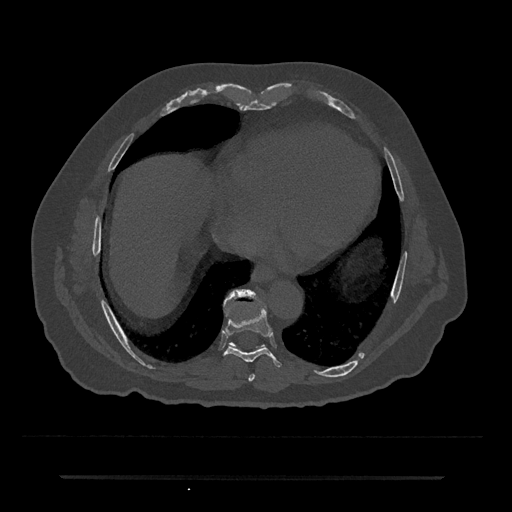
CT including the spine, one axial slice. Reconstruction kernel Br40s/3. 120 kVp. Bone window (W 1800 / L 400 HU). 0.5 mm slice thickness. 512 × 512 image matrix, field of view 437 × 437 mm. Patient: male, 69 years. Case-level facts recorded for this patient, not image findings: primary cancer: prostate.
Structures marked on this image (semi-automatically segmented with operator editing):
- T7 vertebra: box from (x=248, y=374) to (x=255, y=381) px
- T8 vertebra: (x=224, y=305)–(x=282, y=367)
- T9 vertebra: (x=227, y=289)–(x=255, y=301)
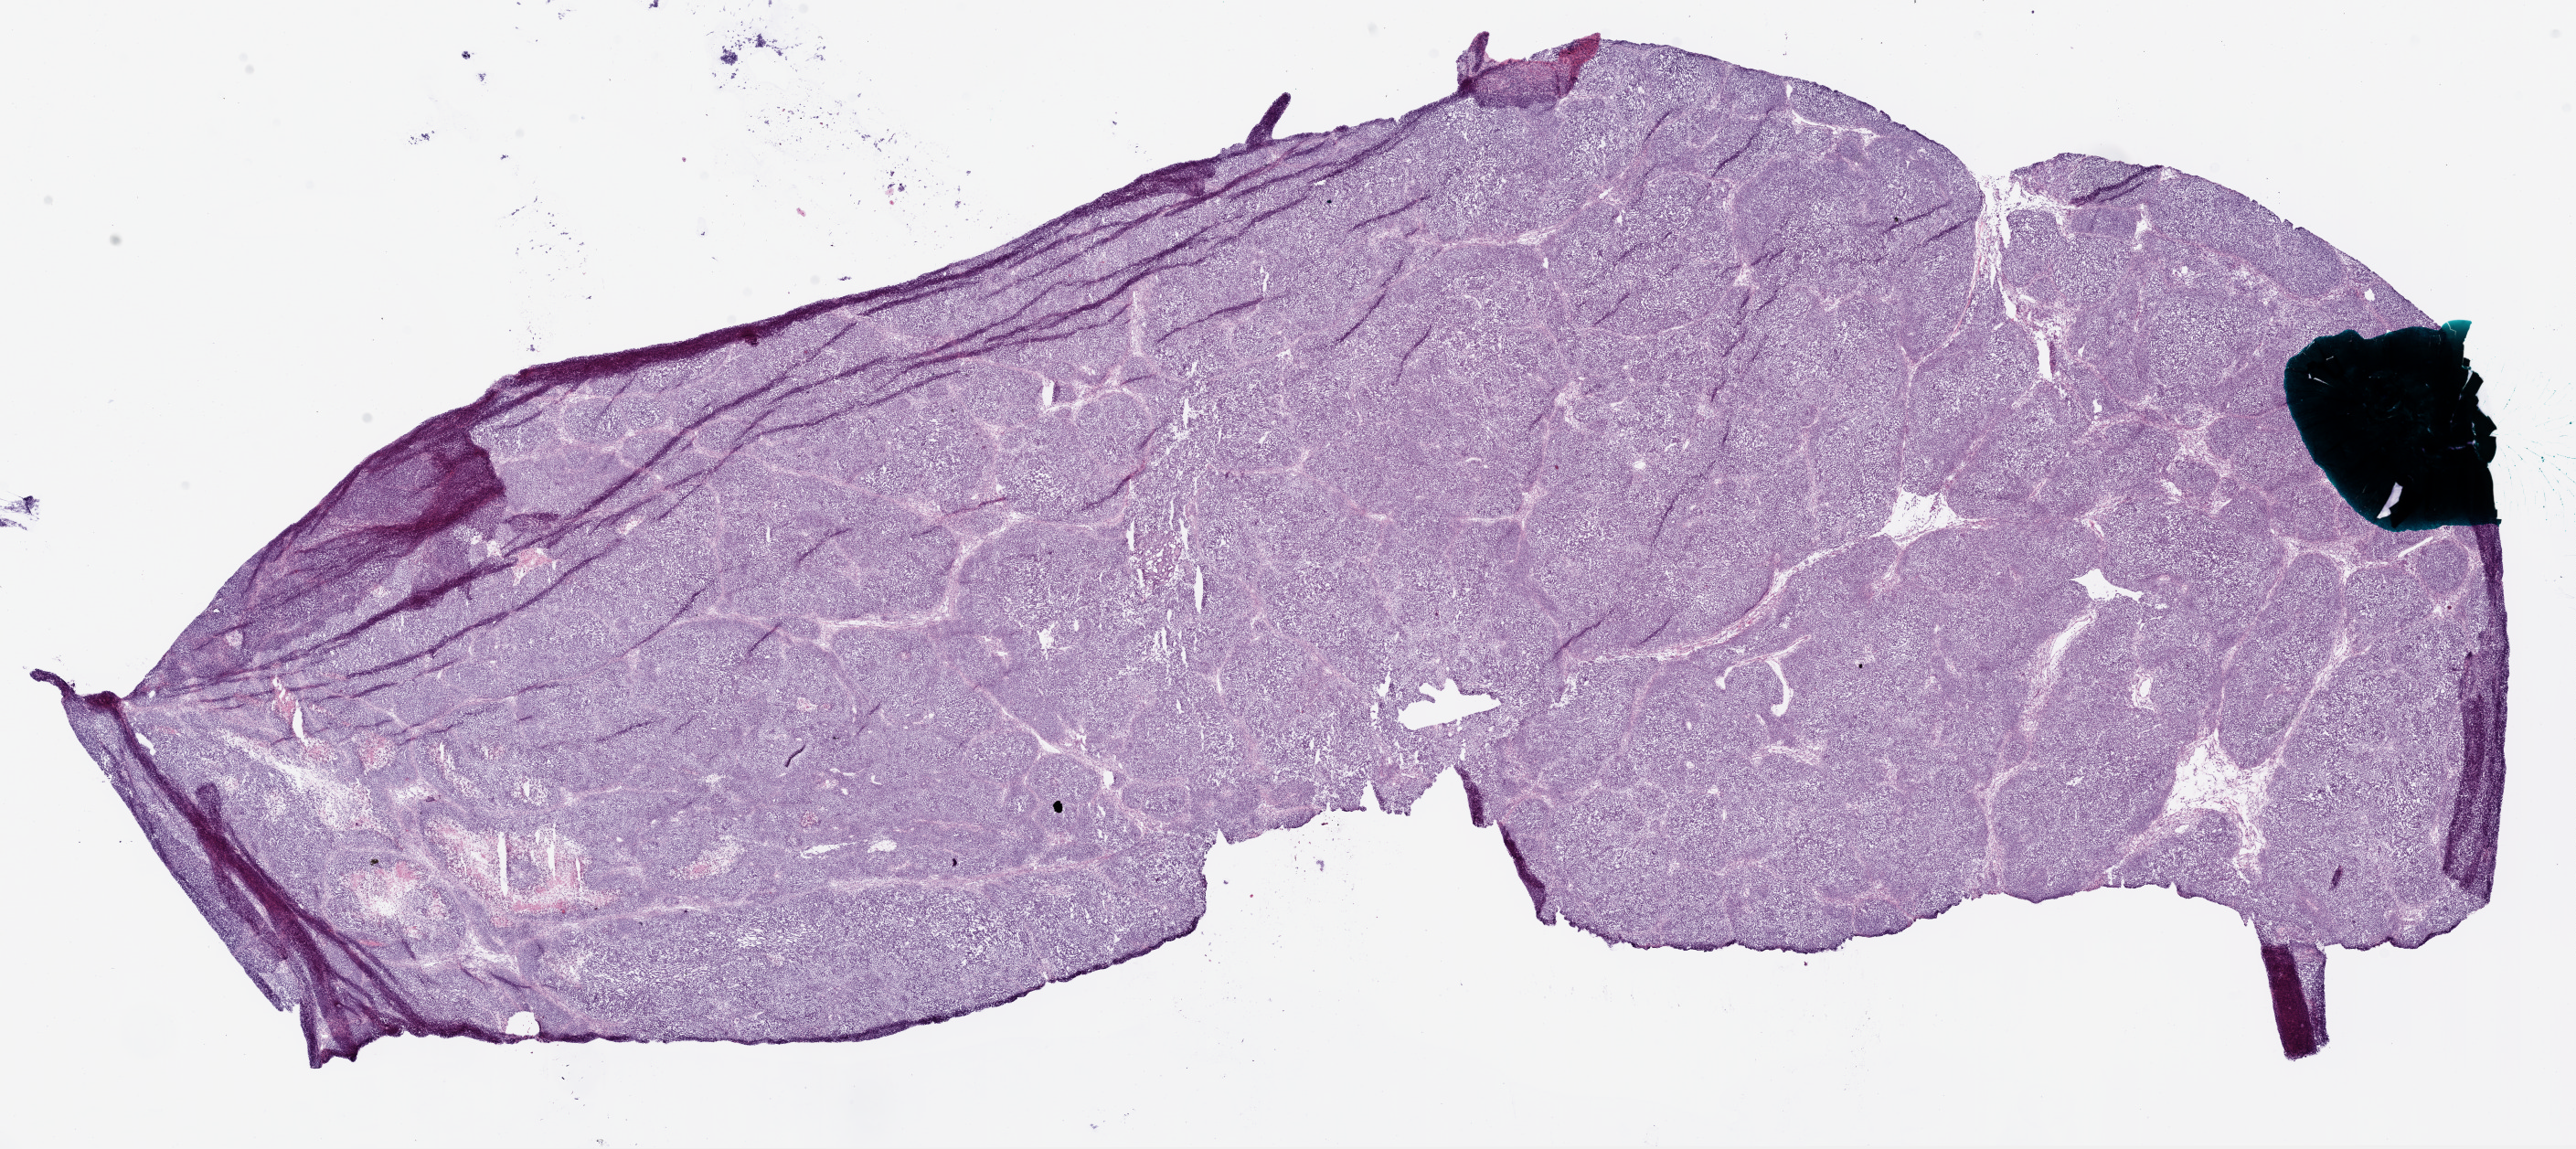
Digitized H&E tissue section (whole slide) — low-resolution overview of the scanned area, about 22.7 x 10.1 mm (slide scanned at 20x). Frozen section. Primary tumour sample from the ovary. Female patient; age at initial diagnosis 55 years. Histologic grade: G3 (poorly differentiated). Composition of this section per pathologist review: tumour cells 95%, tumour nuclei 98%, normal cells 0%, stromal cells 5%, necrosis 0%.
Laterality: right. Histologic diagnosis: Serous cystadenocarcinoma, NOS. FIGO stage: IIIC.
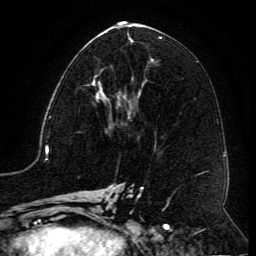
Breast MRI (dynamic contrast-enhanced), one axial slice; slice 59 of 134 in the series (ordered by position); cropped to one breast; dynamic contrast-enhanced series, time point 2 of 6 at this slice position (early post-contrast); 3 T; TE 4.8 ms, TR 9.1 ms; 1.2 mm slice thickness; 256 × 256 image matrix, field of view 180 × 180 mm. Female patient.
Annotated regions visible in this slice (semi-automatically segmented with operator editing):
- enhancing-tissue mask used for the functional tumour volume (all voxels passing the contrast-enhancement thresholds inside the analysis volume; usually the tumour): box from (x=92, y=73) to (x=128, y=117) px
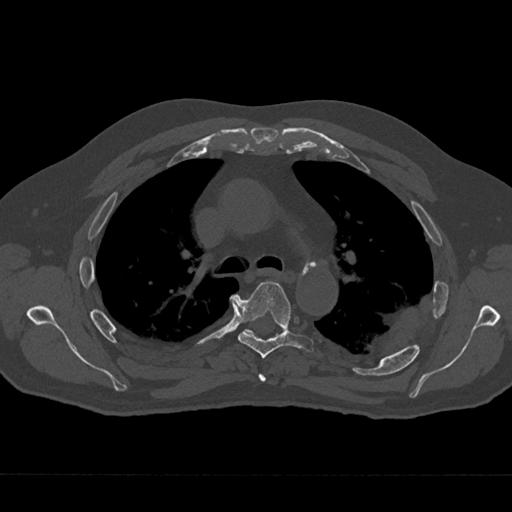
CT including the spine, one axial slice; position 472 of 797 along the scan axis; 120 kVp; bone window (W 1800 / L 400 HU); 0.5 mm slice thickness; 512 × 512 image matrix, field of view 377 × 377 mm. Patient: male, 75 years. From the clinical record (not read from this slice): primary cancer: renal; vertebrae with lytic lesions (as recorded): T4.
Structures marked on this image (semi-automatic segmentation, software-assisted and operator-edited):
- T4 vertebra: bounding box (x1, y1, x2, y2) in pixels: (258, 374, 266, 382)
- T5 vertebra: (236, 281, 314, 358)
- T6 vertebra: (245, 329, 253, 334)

______________________________

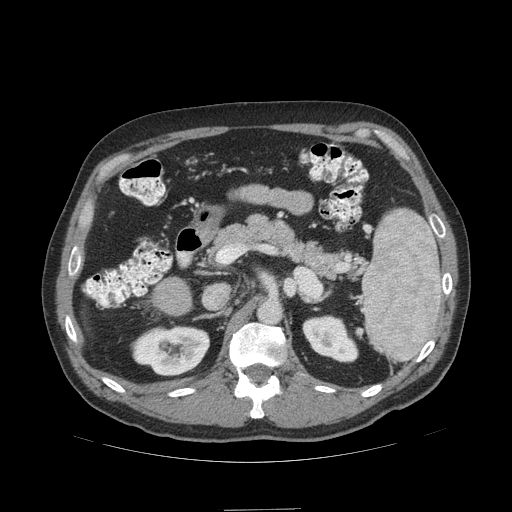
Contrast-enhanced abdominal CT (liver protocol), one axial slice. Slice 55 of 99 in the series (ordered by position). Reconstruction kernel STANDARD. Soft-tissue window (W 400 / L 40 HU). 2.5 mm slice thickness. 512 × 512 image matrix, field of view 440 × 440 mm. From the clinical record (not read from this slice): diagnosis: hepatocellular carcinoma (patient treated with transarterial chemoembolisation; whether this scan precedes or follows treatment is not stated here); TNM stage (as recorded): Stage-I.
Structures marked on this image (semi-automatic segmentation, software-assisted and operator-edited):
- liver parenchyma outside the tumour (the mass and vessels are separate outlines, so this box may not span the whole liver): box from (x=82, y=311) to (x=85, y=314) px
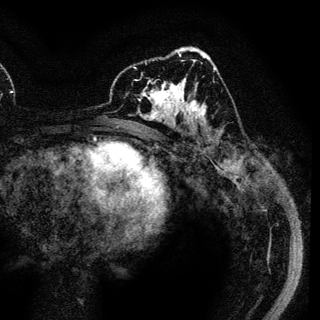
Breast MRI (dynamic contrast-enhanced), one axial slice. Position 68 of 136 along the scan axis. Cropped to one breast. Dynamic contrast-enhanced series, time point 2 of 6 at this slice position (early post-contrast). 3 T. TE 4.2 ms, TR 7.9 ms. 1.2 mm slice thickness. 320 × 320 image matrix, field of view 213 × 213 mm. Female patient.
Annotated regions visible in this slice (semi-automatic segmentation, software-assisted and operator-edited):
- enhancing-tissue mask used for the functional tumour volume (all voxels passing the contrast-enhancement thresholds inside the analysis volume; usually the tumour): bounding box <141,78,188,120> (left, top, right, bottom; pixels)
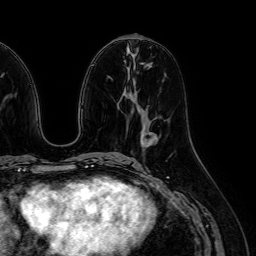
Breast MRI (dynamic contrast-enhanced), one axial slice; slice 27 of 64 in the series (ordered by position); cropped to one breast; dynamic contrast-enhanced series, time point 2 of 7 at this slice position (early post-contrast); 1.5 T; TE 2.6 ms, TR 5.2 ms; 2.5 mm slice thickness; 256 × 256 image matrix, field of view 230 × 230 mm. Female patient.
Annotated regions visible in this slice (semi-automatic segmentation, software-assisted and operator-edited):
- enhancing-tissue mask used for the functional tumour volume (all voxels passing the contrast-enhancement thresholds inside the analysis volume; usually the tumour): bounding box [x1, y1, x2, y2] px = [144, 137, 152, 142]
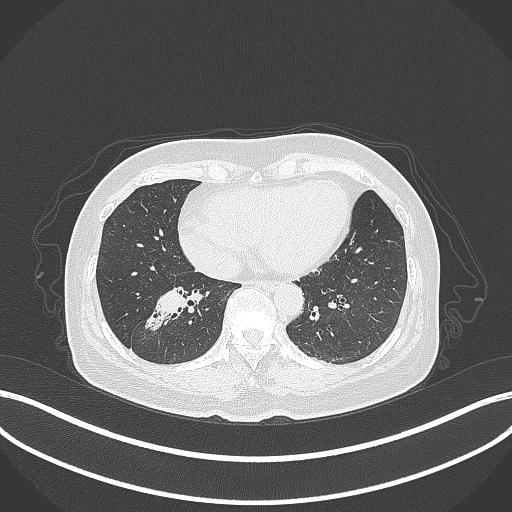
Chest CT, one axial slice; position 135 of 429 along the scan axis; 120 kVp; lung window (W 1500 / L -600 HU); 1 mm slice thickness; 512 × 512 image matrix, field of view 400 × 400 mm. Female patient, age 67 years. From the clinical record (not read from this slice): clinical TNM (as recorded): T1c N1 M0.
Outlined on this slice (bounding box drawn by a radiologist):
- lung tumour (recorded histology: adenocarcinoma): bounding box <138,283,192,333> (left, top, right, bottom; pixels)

______________________________

- Task -
For this task, return exactly the stretch of the listing above from the line with "CT including the spine, one axial slice." through the line with "Digitized H&E tissue", inclusive and without pictures.

- Output for this exercise -
CT including the spine, one axial slice. Reconstruction kernel Br40s/3. 120 kVp. Bone window (W 1800 / L 400 HU). 0.5 mm slice thickness. 512 × 512 image matrix, field of view 437 × 437 mm. Patient: male, 69 years. Case-level facts recorded for this patient, not image findings: primary cancer: prostate.
Structures marked on this image (semi-automatically segmented with operator editing):
- T7 vertebra: box from (x=248, y=374) to (x=255, y=381) px
- T8 vertebra: (x=224, y=305)–(x=282, y=367)
- T9 vertebra: (x=227, y=289)–(x=255, y=301)
Digitized H&E tissue section (whole slide) — low-resolution overview of the scanned area, about 22.7 x 10.1 mm (slide scanned at 20x). Frozen section. Primary tumour sample from the ovary. Female patient; age at initial diagnosis 55 years. Histologic grade: G3 (poorly differentiated). Composition of this section per pathologist review: tumour cells 95%, tumour nuclei 98%, normal cells 0%, stromal cells 5%, necrosis 0%.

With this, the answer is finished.